Lo scrittore Italo Calvino, nelle sue
Lezioni
americane, ricordava che il vero
artista (ma anche l’uomo sapiente) è colui che opera come lo scultore
che
toglie e non aggiunge. Dal blocco di marmo elimina tutto ciò che è
inutile rispetto
alla statua che è idealmente nascosta in quella pietra.
Lo
stesso concetto lo esprime in modo più immediato Daniello Bartoli,
gesuita
ferrarese vissuto nel Seicento, storico e grammatico, nell’opera
L’uomo
di lettere difeso
ed emendato , da cui abbiamo desunto
la citazione odierna.
Non
è la mole che conta ma l’interiorità; non è la quantità che dovrebbe
prevalere,
bensì la qualità; non sono gli orpelli ma la sostanza ad assegnare
valore a una
persona o a un’opera; non è l’erudizione a fare lezione ma la saggezza
che
guida e illumina. Eppure, se siamo sinceri, a dominare ai nostri giorni
è il
troppo: invidiato è chi possiede tanto, chi prevarica con la parola e
l’azione,
chi incombe con la sua immagine e il successo.

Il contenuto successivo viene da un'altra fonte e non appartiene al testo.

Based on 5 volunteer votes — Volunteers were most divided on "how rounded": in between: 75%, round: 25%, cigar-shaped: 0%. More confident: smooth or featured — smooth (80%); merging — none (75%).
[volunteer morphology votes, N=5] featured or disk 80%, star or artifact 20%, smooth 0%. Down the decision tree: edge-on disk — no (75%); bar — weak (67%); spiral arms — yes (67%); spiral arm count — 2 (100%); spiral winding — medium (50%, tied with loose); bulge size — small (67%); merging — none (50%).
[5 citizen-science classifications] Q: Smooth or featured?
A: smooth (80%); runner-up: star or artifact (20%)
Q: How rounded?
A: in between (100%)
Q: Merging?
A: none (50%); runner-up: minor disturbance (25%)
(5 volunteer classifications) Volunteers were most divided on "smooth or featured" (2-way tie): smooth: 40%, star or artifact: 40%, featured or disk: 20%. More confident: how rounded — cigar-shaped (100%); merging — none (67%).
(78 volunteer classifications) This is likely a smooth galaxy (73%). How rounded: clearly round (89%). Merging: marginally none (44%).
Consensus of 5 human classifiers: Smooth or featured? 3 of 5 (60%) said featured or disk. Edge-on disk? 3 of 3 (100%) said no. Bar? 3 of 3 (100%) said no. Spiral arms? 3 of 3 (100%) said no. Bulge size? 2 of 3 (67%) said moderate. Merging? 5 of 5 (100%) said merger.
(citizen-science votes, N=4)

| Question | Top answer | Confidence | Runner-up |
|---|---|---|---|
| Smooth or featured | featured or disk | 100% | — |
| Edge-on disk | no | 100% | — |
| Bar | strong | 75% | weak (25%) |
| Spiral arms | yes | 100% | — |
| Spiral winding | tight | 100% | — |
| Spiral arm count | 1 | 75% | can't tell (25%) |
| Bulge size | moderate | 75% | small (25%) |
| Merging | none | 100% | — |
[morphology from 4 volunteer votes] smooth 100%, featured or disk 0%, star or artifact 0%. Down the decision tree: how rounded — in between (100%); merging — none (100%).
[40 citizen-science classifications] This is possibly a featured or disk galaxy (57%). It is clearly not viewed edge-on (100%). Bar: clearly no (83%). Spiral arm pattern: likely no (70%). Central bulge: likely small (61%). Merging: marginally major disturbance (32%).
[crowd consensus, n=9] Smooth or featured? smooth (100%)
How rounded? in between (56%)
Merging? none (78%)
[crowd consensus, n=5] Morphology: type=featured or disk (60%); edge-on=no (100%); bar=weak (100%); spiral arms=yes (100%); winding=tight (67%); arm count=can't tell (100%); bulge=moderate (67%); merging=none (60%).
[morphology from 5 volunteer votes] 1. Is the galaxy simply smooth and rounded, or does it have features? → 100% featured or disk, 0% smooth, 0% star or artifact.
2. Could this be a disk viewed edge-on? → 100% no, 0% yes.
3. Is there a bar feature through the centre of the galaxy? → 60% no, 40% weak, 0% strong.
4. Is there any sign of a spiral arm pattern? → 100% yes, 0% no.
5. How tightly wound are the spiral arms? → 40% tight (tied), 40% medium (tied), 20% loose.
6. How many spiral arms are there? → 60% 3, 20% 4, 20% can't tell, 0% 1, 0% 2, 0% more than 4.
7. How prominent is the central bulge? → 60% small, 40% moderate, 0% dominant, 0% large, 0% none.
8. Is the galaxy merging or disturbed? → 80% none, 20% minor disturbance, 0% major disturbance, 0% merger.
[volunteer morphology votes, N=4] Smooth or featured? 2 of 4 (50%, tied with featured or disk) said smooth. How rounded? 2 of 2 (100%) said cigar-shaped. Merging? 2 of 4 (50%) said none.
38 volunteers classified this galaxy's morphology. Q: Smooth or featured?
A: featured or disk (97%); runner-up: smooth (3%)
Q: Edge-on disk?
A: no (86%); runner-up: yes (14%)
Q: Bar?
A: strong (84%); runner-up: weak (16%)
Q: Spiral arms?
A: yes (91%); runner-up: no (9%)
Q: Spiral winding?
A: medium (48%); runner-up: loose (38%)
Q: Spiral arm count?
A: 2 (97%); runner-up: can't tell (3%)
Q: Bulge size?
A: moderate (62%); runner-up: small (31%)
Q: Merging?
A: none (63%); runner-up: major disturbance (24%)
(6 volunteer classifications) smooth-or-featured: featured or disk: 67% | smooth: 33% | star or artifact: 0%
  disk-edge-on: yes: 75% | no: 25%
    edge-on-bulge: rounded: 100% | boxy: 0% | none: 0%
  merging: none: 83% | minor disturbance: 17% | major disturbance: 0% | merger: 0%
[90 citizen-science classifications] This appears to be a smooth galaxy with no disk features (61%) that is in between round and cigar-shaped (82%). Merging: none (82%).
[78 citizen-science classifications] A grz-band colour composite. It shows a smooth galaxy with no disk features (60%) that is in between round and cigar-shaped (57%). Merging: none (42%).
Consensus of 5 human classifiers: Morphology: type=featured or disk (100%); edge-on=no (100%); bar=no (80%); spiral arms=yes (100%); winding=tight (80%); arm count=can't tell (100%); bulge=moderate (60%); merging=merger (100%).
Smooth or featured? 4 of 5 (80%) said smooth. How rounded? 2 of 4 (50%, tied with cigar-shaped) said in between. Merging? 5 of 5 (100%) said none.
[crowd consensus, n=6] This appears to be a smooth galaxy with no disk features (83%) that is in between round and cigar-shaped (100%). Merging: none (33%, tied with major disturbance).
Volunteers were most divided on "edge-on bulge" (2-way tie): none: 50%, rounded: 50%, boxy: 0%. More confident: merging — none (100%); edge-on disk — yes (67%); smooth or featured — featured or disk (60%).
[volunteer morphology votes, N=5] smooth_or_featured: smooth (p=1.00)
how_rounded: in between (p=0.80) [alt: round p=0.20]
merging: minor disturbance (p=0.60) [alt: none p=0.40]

Dovremmo, invece,
ritrovare la finezza
della discrezione, il gusto della riflessione, la dignità del
comportamento
morale. Il poeta indiano Tagore pregava Dio di non lasciarlo smarrire
«tra i
grattacieli delle cose inutili», dimenticando la strada di casa. E per
stare ai
libri, potremmo finire con una fulminante recensione di Ennio Flaiano:
«È un
libro ponderoso. Che fa pensare. Ad altro».